The first diamond is about the team defining the customer problem in the Discover Phase, exploring multiple options and aligning on a solution concept with strong rationale. In other words, the team has confidence that they are building the right thing. In the Discover phase, we might observe customers or look at data to uncover problems to solve. During the Define phase, we align on the customer problem, potential conceptual solutions, and how we're going to measure success. Companies that consistently create good and great experiences have cross-functional teams working together to discover the problem and that core team stays together throughout the cycle.
The second diamond includes Detailed Design and Deliver, where the teams play with more granular options and eventually create a detailed solution – to build it right. In this phase, the focus is on making sure we are building everything from the experience to the code well. Delivery is the hard work of making this all real upon Release.
One challenge we face is balancing release dates with great experiences. While there are times that dates take priority, in most cases, it is far better for the company and the customers to take an extra few weeks (or months) to solve the problem well. When decisions are made to prioritize date, we are often not taking into account the cumulative impact over time on our customers – and our bottom line. It adds up quickly, particularly when many teams end up leaning toward date over great.

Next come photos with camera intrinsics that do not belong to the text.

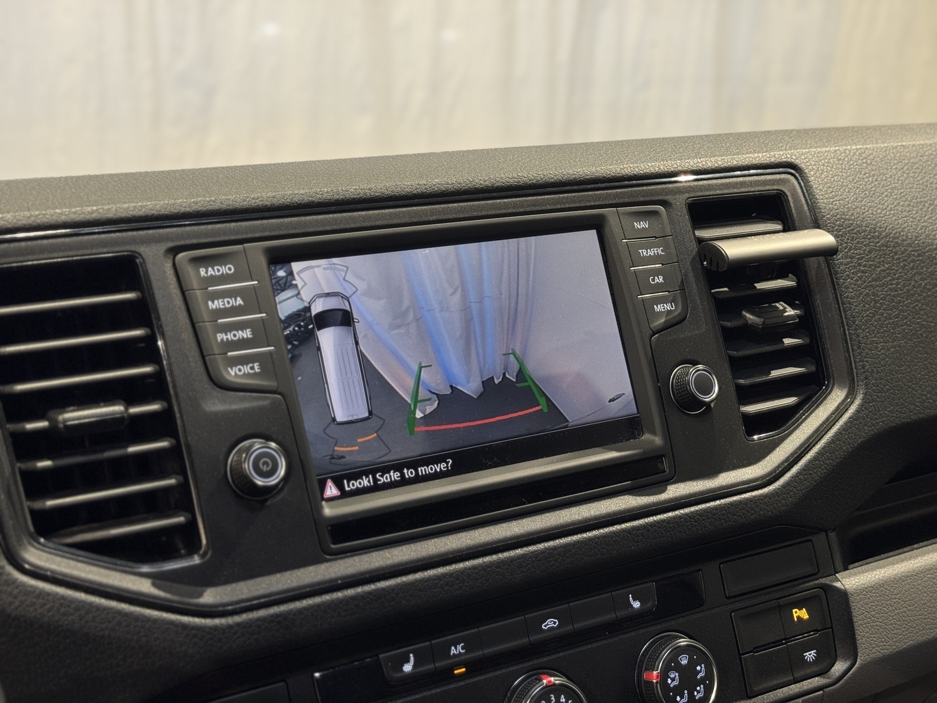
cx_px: 468
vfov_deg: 30.3
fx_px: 1299
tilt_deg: -18.7
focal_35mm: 48
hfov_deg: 39.7
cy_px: 352
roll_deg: -2.3
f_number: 1.78
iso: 64
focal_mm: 6.76
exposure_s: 1/50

Sometimes our tendency is to skip the first Discover-Define diamond or to prioritize deadlines over great customer experiences. But when we don't define and align on the problem and measures for success as a cross-functional team, we may all be moving in different directions – and are less likely to be effective. That's where consistent CX metrics and a focus on the true customer problem come into play. Working as one Product, Technology and Design team powered by Data, we can create more consistent customer experiences, together.